While Vodafone's second quarter results have been lightly praised as an indication of recovery, the small increase in European services revenues was significantly helped by a 23 per cent rise in data revenues.
Although Vodafone accountants were rightly pleased to report this upsurge in data traffic, the company's UK CTO, Jeni Mundy, warned about the impact this smartphone-generated traffic was having on its network.
Pointing to sophisticated handsets such as the iPhone, Mundy said these devices were introducing a much higher level of signalling overhead, where the product was continually polling the network even when there was no user activity. But what seems to concern the CTO more was the adoption rate of this device category.
According to Vodafone, it expects smartphone usage on its network to rise from 20 per cent last year to 50 per cent in 2011.

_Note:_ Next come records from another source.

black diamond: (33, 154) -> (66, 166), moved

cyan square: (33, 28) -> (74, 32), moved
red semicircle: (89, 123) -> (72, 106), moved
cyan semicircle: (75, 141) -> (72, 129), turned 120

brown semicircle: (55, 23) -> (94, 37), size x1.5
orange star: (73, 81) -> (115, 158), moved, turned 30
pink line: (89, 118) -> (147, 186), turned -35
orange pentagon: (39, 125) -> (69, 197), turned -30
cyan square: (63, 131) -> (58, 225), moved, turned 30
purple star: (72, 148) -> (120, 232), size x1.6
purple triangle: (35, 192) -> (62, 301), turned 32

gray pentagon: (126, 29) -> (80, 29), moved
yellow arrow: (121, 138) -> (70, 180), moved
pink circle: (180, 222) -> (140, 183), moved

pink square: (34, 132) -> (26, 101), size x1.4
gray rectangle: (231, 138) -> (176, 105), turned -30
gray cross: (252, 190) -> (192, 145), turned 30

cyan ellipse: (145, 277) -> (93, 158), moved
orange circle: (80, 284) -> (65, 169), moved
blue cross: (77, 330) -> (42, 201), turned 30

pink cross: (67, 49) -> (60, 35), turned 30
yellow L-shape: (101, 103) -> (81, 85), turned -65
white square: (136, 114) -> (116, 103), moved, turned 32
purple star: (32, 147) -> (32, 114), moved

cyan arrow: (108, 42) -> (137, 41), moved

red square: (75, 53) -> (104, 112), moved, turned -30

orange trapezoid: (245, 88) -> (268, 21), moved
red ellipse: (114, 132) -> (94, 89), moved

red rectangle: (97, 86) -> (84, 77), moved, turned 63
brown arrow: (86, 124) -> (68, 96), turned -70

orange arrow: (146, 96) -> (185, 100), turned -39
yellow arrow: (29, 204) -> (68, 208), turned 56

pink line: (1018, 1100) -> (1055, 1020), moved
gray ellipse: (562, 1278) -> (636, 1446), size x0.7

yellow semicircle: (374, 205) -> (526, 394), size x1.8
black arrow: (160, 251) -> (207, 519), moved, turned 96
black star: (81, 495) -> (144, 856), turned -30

Attempting to plan for this usage level is difficult, warns Mundy, and even when data transfer has been factored into dimensioning the network with regard to processor loads, the network can still struggle to cope.
"This is a problem that mobile network operators did not have to worry about in the past," said Mundy. "We work closely with device manufacturers to try to make sure their devices work optimally on our network," adding that she hoped Apple's Steve Jobs was listening to these operator concerns.
The company stated in its second quarter results that smartphone penetration in Europe was now over 14 per cent, with around 35 per cent of its European customers considered to be using a data product. Of note was that over 50 per cent of its smartphone customers were also reported to be buying additional data plans.